▸ REQUIREMENT
Set down every entry again word for word, please, but skip the pictures.

▸ Dataset entries
▽

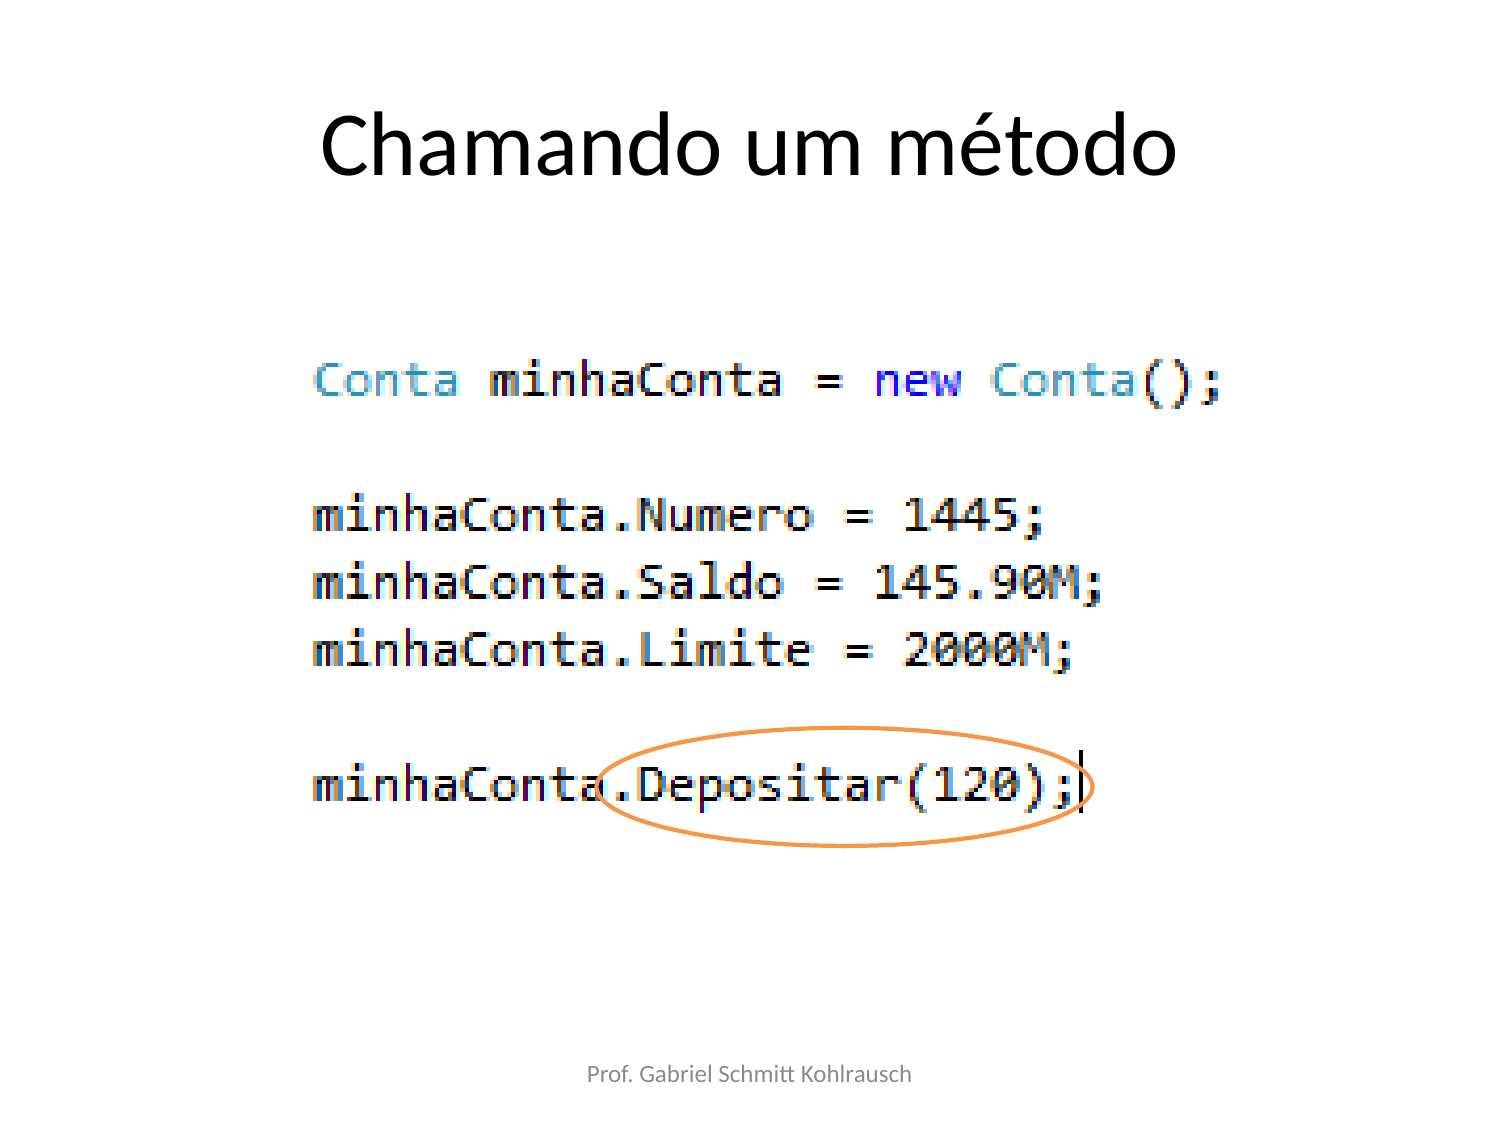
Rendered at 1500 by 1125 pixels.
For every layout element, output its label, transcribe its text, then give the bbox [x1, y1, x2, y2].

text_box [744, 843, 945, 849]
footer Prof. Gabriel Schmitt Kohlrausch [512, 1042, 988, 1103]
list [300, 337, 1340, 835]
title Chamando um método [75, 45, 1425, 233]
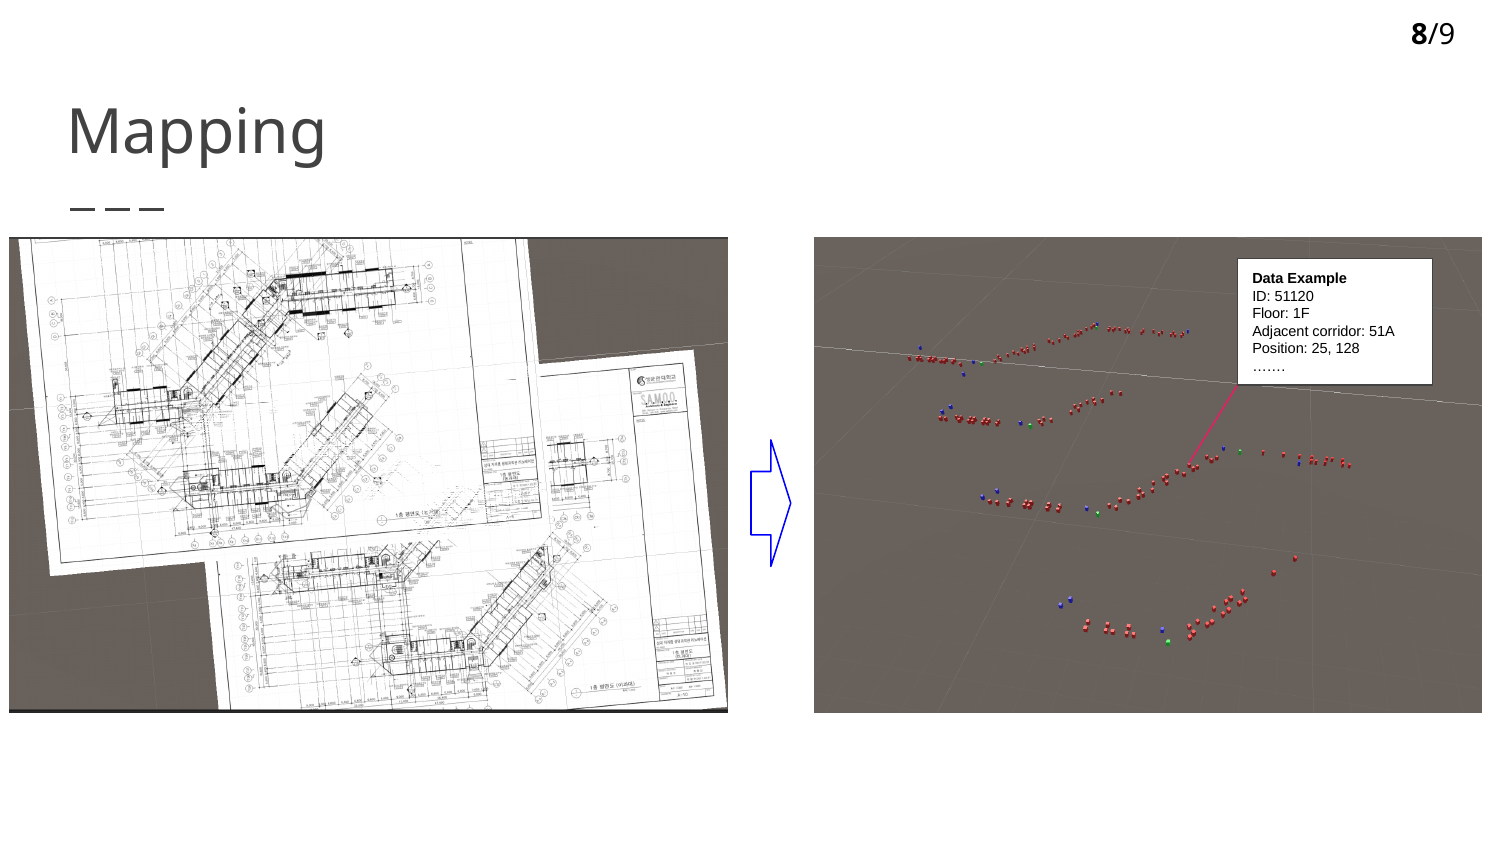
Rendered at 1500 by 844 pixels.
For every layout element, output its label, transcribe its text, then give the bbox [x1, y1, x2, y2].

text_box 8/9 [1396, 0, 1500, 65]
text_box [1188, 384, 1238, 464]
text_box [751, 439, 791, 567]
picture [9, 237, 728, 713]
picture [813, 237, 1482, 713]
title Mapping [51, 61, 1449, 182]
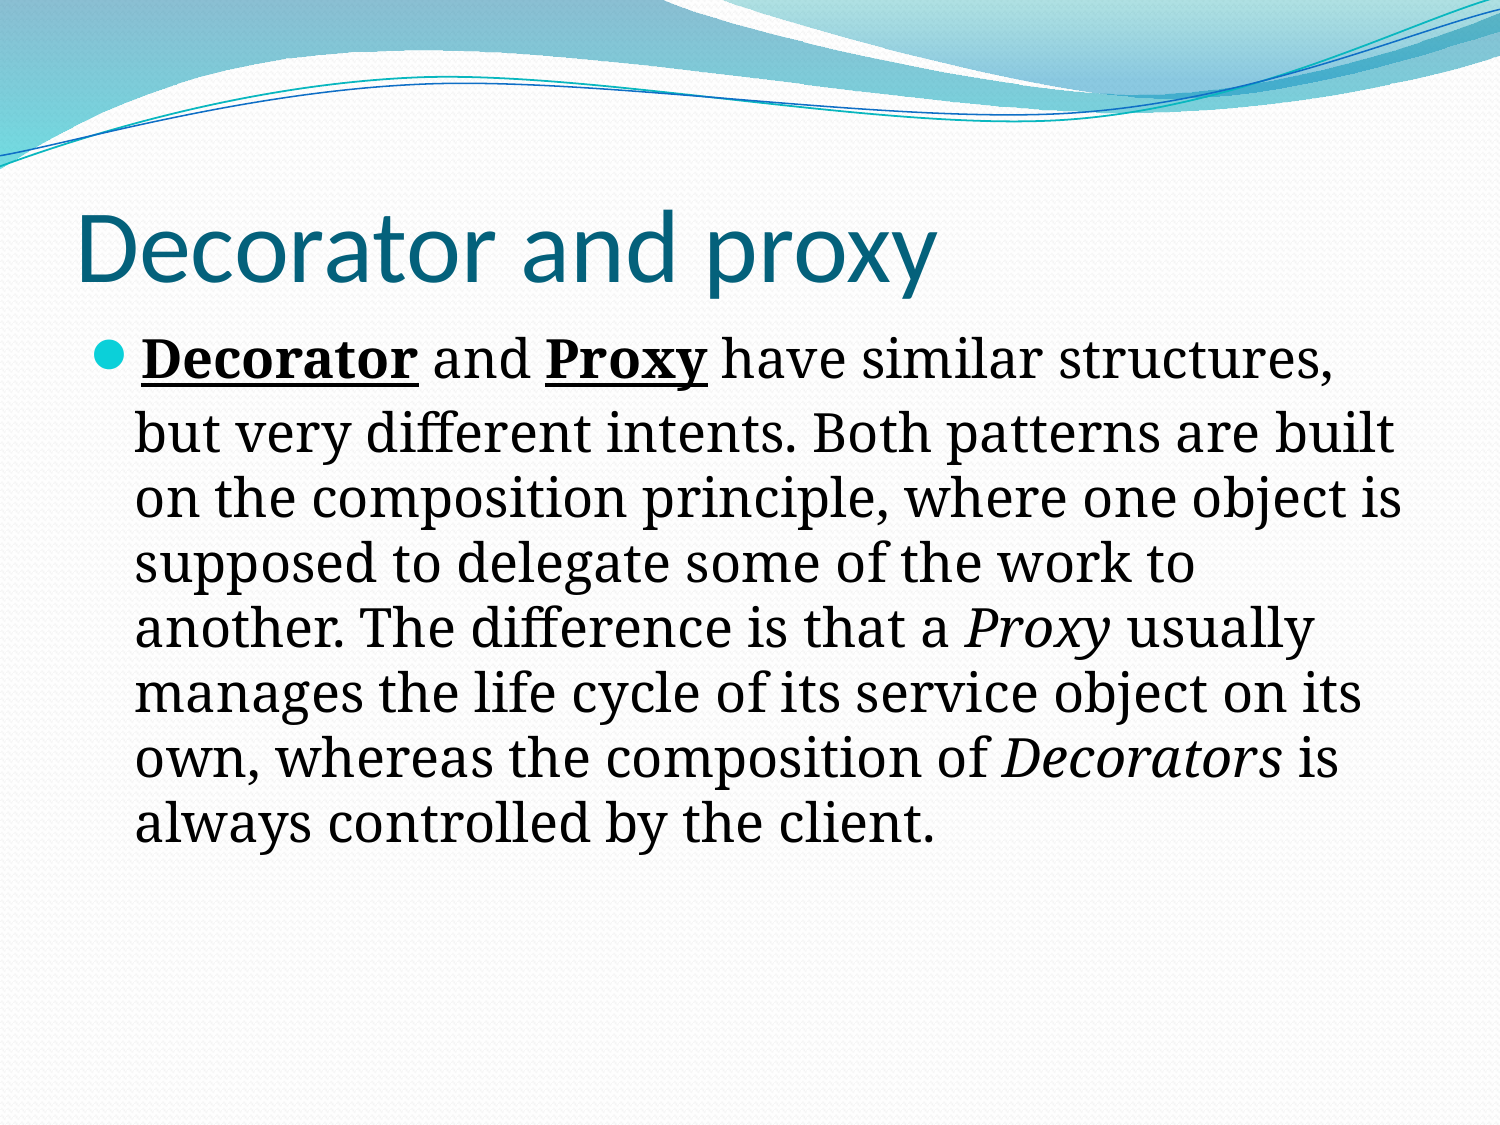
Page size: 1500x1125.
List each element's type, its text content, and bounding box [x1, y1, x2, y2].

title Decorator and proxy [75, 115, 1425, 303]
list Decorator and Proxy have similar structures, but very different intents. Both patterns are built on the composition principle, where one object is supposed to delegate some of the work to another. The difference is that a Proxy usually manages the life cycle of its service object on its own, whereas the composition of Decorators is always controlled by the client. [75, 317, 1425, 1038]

△

▸ TASK RESULT
Rendered at 1500 by 1125 pixels.
For every layout element, output its label, transcribe its text, then give the bbox [x1, y1, x2, y2].

text_box [744, 843, 945, 849]
footer Prof. Gabriel Schmitt Kohlrausch [512, 1042, 988, 1103]
list [300, 337, 1340, 835]
title Chamando um método [75, 45, 1425, 233]
Rendered at 1500 by 844 pixels.
For every layout element, output its label, transcribe its text, then give the bbox [x1, y1, x2, y2].

text_box 8/9 [1396, 0, 1500, 65]
text_box [1188, 384, 1238, 464]
text_box [751, 439, 791, 567]
picture [9, 237, 728, 713]
picture [813, 237, 1482, 713]
title Mapping [51, 61, 1449, 182]
Page size: 1500x1125.
List each element's type, its text content, and bounding box [x1, y1, x2, y2].

title Decorator and proxy [75, 115, 1425, 303]
list Decorator and Proxy have similar structures, but very different intents. Both patterns are built on the composition principle, where one object is supposed to delegate some of the work to another. The difference is that a Proxy usually manages the life cycle of its service object on its own, whereas the composition of Decorators is always controlled by the client. [75, 317, 1425, 1038]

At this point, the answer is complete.